_SOURCE DOCUMENT_:
********

30/10/2012 § 3 Comments
This is the second of four reviews of The Leadership Challenge, by James Kouzes and Barry Posner, each through a different lens. In the last post, it was a literary critique. This post is the psychoanalytic critique.
The reason for the multiple critiques is this: I read these popular management books from time to time, to understand the work world and learn some management skills. But they don’t really make sense to me. If they were true — if all we needed were seven habits to be highly successful or five practices to be good leaders or 60 seconds to accomplish management tasks — then we wouldn’t need the hundreds (thousands?) of books published each year. They are, it seems, a bit like weight-loss books. Their success as a product depends on their failure to deliver results.
Kouzes and Posner advocate a specific style of leadership. This isn’t ‘fake it ’till you make it’. Real leaders get in touch with their core values, align those values with the organisation, engage their employees through their values, and inspire them to be better. This isn’t so much about getting people to do things. It’s about getting them to want to do things.

********

_AVAILABLE DATA_:

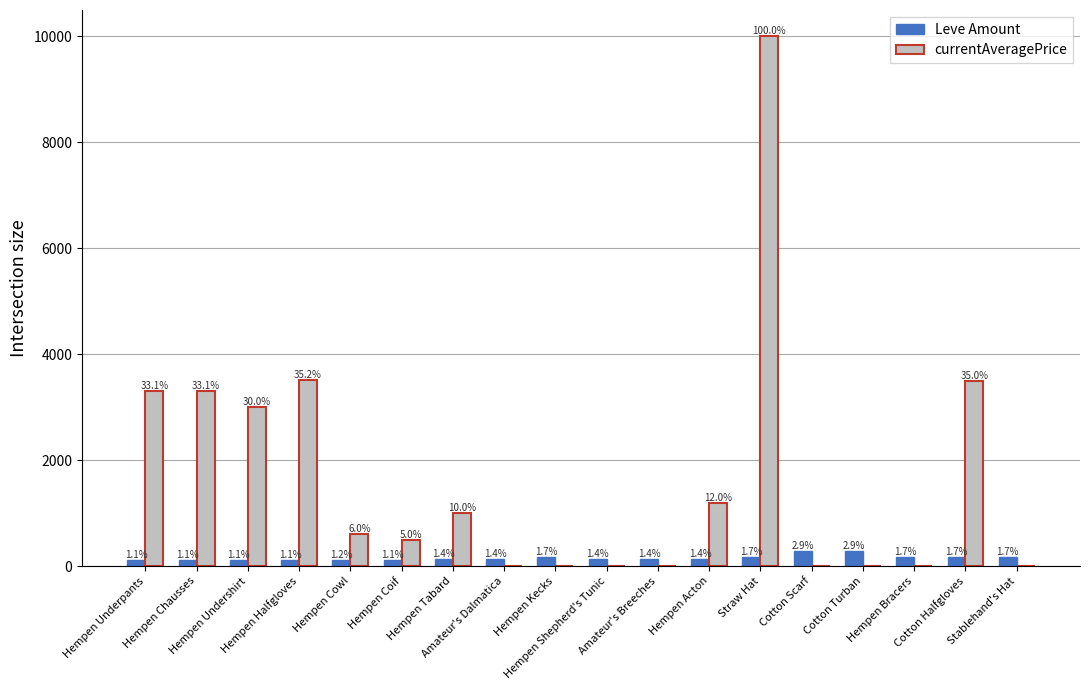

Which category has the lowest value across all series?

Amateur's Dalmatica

********

_DIRECTIVE_: Go on with the psychoanalytic review of The Leadership Challenge, picking up after the line "It's about getting them to want to do things." The listing has no connection to the review of The Leadership Challenge.

_ANSWER TO THIS EXERCISE_:
Organization Studies devoted the September 2012 issue to ‘What can psychoanalysis offer organization studies today?‘. Costas and Taheri provided their perspective on the return of the primal father through the modern theme of authentic leadership. They argued that ‘authentic’ leadership, as opposed to leadership via position and hierarchy, has the potential to be either liberating or repressive. They used the Lacanian discourses to argue that the modern version of leadership — which stresses connecting leaders’ values with the organisation and the employees or team members, and which suggests giving power and discretion to employees to get the best out of them — could be a movement from the master’s discourse to the analyst’s discourse. In that case, workers can potentially achieve the sort of liberation that psychoanalysis can provide. But, it could also be a movement away from the post-Oedipal structure to the primal father, who sees and wants and consumes. In that case, employees are left without the protection of the symbolic structure and are at the mercy of the boss/primal father.
I see it differently, relying more on Seminar XX and less on the four discourses. In Seminar XX, Lacan discusses two positions with respective to the phallic signifier, the masculine and feminine positions. Zizek has a nice, short essay on this. The Leadership Challenge and authentic leadership generally claim to be moving away from a dictatorial approach, which on the surface seems to be a movement away from hierarchy and therefore phallocentrism. However, the explanation for how this new paradigm actually works re-asserts the primacy of a specific phallic signifier. The explanation is that employees will learn how their behaviours contribute to business success. Their behaviours will then be regulated not by the boss but by the market.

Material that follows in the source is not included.